The United States will do what we can to help American and Zambian companies do business together. We want to help work toward lowering trade barriers, particularly in Sub-Saharan Africa, because, unfortunately, the countries in Sub-Saharan Africa trade at a lower level than any region in the world. And there are so many opportunities for growth just within the region: lower trade barriers; invest in infrastructure, health, health and education, cut down on corruption, which I addressed yesterday both publicly and privately and I will continue to address across the world, not just here and not just in Africa. Because we know very well that corruption is a hidden tax on businesses, and you can’t expect to be able to do business if at every stage along the way of setting up and producing and then distributing and marketing, you have to pay somebody who is not a productive member of your team. So we’re going to do everything we can to try to help on that. (Applause.)
I don’t know how many of you have met the Assistant Secretary for African Affairs in the State Department, but Johnnie Carson, a longtime – Johnnie, why don’t you stand up so that people can – (applause).

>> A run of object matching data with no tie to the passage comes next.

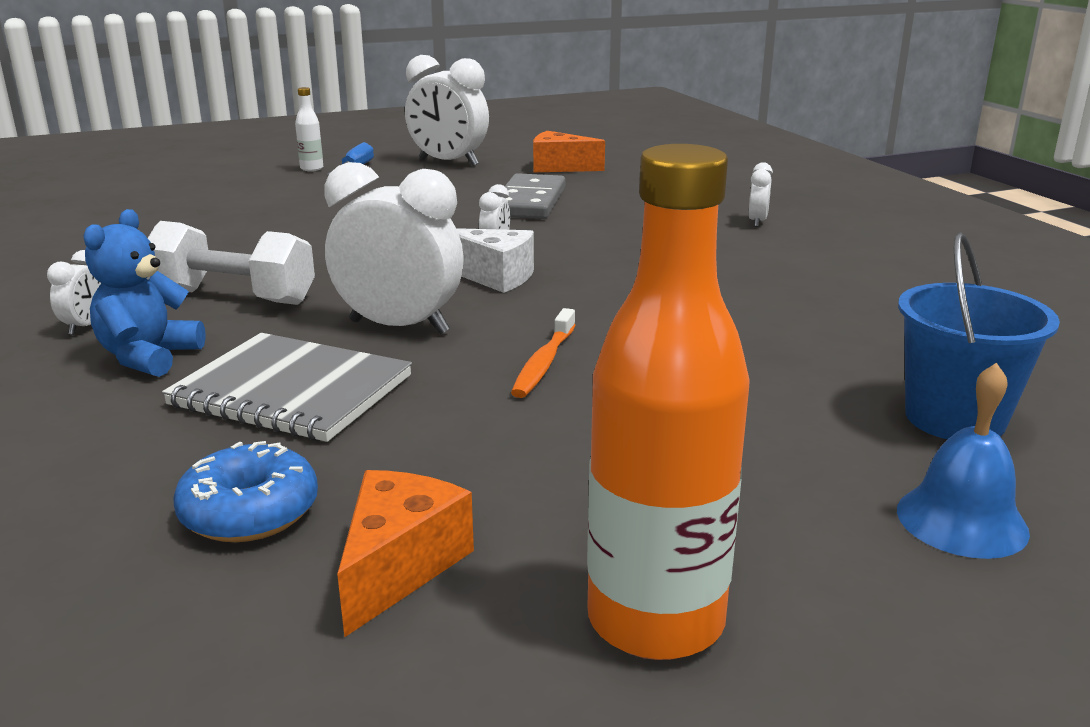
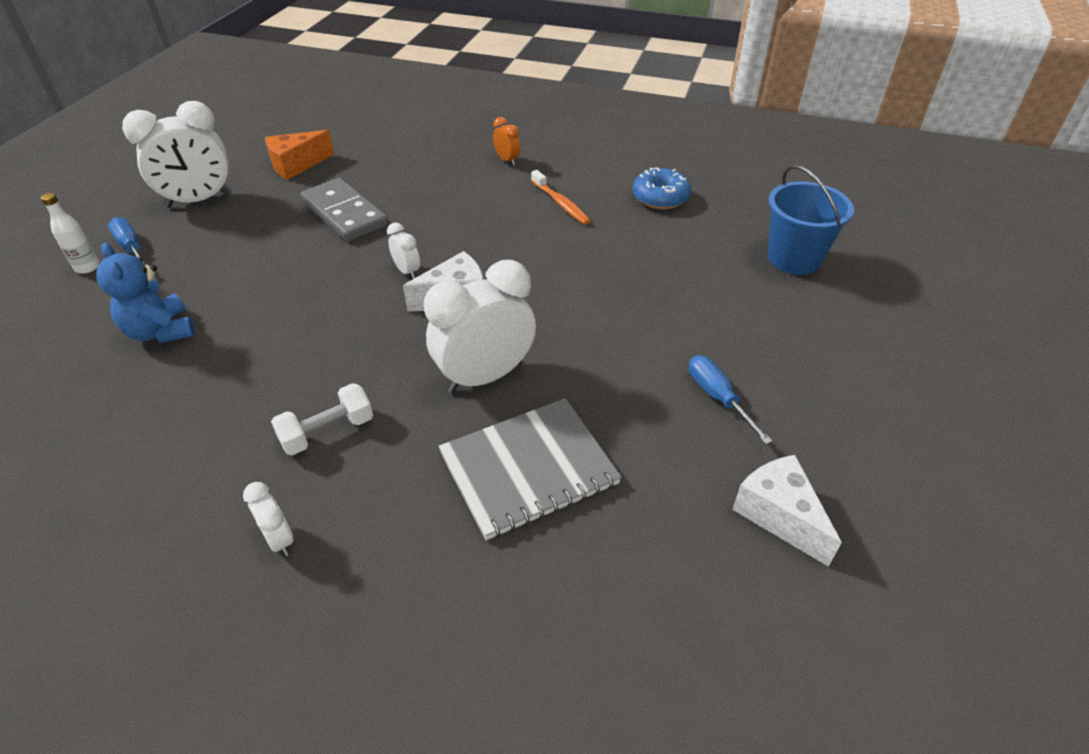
camera: 50 degrees left, 20 degrees up
blue teddy bear [84,209,206,377] -> blue teddy bear moved to [96,243,195,343]
white dumbbell [146,221,315,305] -> white dumbbell [271,383,373,456], size x0.64
blue donut [173,441,318,542] -> blue donut moved to [633,168,691,209]
orange cheese [337,470,474,638] -> white cheese [732,455,842,567]
orange toothbrush [511,308,575,398] -> orange toothbrush moved to [531,170,591,225]
orange bottle [587,144,750,660] -> none
white clock [748,162,773,227] -> orange clock [493,117,521,166]
blue bell [897,363,1030,559] -> none
none -> blue screwdriver [689,355,773,444]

Johnnie has been working in Africa for a long time and has seen all of the ups and downs. We think we’re on an up. Forty years ago, we had a lot of hope for Africa at the time of independence, and then things didn’t quite move as quickly as people had hoped for. When AGOA was passed, when my husband signed it back in 2000, we had a lot of problems on the continent – at least 10 conflicts, not a good system of electoral selection for leaders and people then moving on if they weren’t elected, and so many other problems.

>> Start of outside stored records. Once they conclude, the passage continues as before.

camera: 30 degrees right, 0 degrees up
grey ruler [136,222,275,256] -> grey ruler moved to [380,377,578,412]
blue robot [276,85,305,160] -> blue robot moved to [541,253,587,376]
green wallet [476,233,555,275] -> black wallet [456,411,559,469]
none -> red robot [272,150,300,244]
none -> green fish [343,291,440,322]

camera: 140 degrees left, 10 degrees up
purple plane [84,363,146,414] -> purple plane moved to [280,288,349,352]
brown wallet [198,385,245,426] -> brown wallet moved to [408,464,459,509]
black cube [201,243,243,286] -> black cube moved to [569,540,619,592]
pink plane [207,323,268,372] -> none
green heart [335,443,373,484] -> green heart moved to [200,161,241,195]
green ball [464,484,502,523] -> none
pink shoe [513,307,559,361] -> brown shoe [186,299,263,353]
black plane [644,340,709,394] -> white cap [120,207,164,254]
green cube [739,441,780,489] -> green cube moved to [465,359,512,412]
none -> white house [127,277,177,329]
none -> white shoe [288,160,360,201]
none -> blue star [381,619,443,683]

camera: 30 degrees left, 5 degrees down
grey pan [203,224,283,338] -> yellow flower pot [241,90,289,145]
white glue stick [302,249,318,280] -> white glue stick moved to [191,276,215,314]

But we’ve seen tremendous progress. In these 10 years, American trade with Africa has quadrupled, and that doesn’t include oil. If we take oil out, we’ve still quadrupled from 1 to 4 billion, but we want to quadruple again and then quadruple again and keep on going.
The ambassador is very committed, along with his team, to support this Chamber of Commerce. And we want you not only to succeed, we wants you to flourish. So I am thrilled to be here. I’m like the parsley on the plate. All the hard work has been done. I don’t pretend to be the main course because I come and go. The people who are going to be working will be here tomorrow and the next day. But I am thrilled. I have a deep personal commitment to and belief in the future of Africa. I have absolutely no doubt in my mind. And of course, we do have a President and a First Lady who care deeply about the continent as well. Next week, Mrs. Obama and her daughters and her mother will be in Botswana and South Africa.
So we are going to continue to have a sustained focus on what we can do together. We think we’ve learned a few lessons in our 235 years of independence that might be of some use to those here and elsewhere, and we are eager to be a friend and a partner.
Now, I was told that the last thing I had to say was we have to have a photograph, so I think I was told I have to move out in the front here. I don’t have any idea who’s supposed to be in this photograph – (laughter) – so don’t blame me if you’re not in the photograph. All I’m doing is delivering the message that we’re going to take one. (Applause.)